Saturdays afternoon, in summer time, we always go for a swim. We leave late, it is so hot that we don’t feel like dragging ourselves to the beach before 4.30, even 5 pm. All my beaches; Kolovare underneath the school in Arbanasi where I’ve learned how to swim; plank platform on Borik where I was coming during my high school time, then Pinija in Petrčane, where we’ve spent almost half of our lives. There is a hidden and protected cove when strong southern wind is blowing and the external paved side towards the islands when northern wind is blowing. Lately, there is also the Puntamika beach, underneath Niko’s restaurant, here it is the best. No shade, but I was never a girl of shades, give me bright strong sun, let me merge with the stone I’m lying on, let me melt, let everything disappear but sun on my eyelids.

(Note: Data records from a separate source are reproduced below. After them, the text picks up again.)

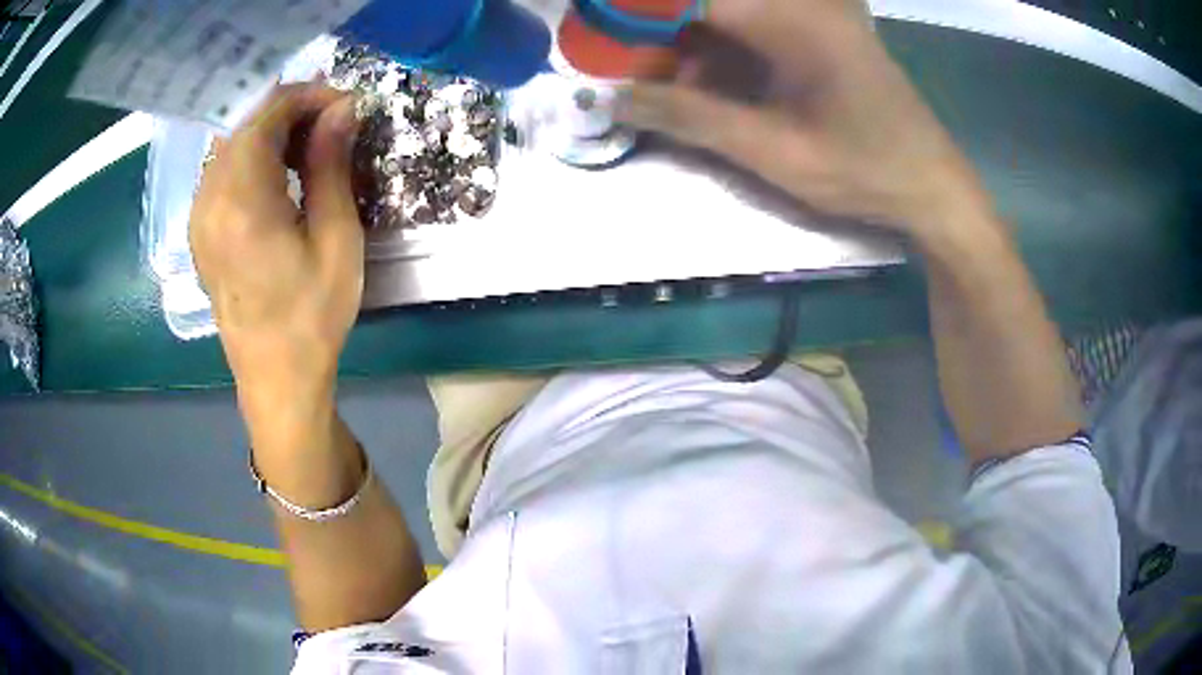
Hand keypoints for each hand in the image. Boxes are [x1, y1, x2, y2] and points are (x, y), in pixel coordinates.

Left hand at [189, 84, 362, 436]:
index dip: (308, 97)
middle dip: (290, 110)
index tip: (346, 105)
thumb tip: (342, 108)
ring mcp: (199, 215)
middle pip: (244, 123)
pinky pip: (223, 169)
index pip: (267, 114)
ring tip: (311, 145)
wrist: (275, 378)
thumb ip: (331, 165)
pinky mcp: (200, 229)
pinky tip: (280, 173)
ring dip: (271, 131)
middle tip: (333, 122)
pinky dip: (253, 155)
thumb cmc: (312, 316)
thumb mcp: (336, 240)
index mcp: (241, 201)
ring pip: (231, 143)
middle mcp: (209, 199)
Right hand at [616, 0, 990, 235]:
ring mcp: (813, 16)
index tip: (600, 50)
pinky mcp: (819, 33)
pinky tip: (714, 93)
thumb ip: (690, 117)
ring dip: (691, 51)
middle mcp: (801, 5)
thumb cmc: (864, 170)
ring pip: (726, 17)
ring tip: (672, 98)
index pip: (690, 1)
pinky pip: (753, 30)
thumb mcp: (772, 151)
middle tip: (635, 82)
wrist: (932, 187)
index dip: (635, 19)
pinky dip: (723, 57)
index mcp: (791, 19)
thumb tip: (613, 98)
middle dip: (661, 39)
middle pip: (707, 7)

Finally, the sea. Our sea. The more I travel around the world the more I realize that our sea is the best. “Ča će mi Copacabana” , I do not need sandy beaches of Southeast Asia and Western Africa; there you just have an eternal wave of the ocean, where you cannot swim, you can rather just let yourself to the waves and let them throw you back to the shore. I felt the tropical seas, lagoons of turquoise colors, but also the fear from sea monsters lurking from the deep. Here I can freely throw myself into the sea knowing that the most dangerous predators are the sea urchins, starfish and sea cucumbers. Nowhere else I can swim making the clear cuts through the morning calm sea with my hands, while the contours of the island in the horizon make me feel safe and comforted.

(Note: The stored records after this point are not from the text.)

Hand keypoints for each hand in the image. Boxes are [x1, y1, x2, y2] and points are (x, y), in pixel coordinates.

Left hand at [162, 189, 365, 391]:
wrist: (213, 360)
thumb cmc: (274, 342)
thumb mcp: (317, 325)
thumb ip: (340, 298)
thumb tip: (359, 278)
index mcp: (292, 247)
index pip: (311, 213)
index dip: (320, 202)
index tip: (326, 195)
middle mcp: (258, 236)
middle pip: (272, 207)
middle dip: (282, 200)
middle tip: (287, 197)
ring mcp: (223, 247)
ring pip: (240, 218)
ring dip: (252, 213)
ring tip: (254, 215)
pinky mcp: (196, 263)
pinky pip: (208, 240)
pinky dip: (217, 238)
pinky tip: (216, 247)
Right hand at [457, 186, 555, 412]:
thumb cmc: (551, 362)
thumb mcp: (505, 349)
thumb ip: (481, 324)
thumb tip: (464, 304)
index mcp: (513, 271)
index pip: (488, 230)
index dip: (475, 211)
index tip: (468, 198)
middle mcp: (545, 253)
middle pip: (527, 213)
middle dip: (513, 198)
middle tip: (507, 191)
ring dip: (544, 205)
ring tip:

Nothing in this world can compare with the first swim of the season, with the first dive in when I let the sea rinse all my worries, when I let the big blue wash away all my troubles, the real and imagined ones.
Nothing in this world can compare with the last swim of the season, although you never know when it’s really the last one, but something inside me tells me that this is my last dive this year and I enjoy it infinitely more in what I lose, what disappears, at least for one circle around the sun, until next summer and until next dive.
Sunday mornings I leave for the coffee in Marex, a café bar which I reach walking through Maraska Park. I enjoy the view to the peninsula and Preko, catamaran departing for islands Silba and Premuda, I enjoy watching grebes, swimmers and seagulls, I inhale the sea, overhearing the conversation from the next table, I absorb the colors and live this special kind of “fjaka”, knowing deep inside that everything is just the way it should be. As long as there is my hometown and my homecoming.
 Maraska – well known Zadar liquer company with over five centuries of production, here referring to the apartment building behind the old Maraska factory.
 Jugo – usually warm southern wind, bura – cold northern wind, tramontana – dry northern wind
 People’s Square
 Four Corners – famous sight of the town where two streets and four corners meet
 Ugljan, Ošljak – islands in Zadar archipelago
 Kalelarga – the widest and longest street on the peninsula built during Roman empire, taking its name from Italian „cale larga“ meaning the wide street.
 Barka – small wooden rowing boat operating as sea taxi between pensinusla and mainland
 Barkarjol – man who take passnegers rowing the above mentioned wooden boat
 Ča će mi Copacabana“ – translated „I don’t need Copacabana“, a verse from a famous old song by well known Croatian cantauthor Oliver Dragojević
 Preko – small village on the island of Ugljan, just accross Zadar, the name meaning is „Accross“
 Fjaka – Dalmatian expression for slow way of enjoying life, when you feel like not moving, and not doing nothing at all.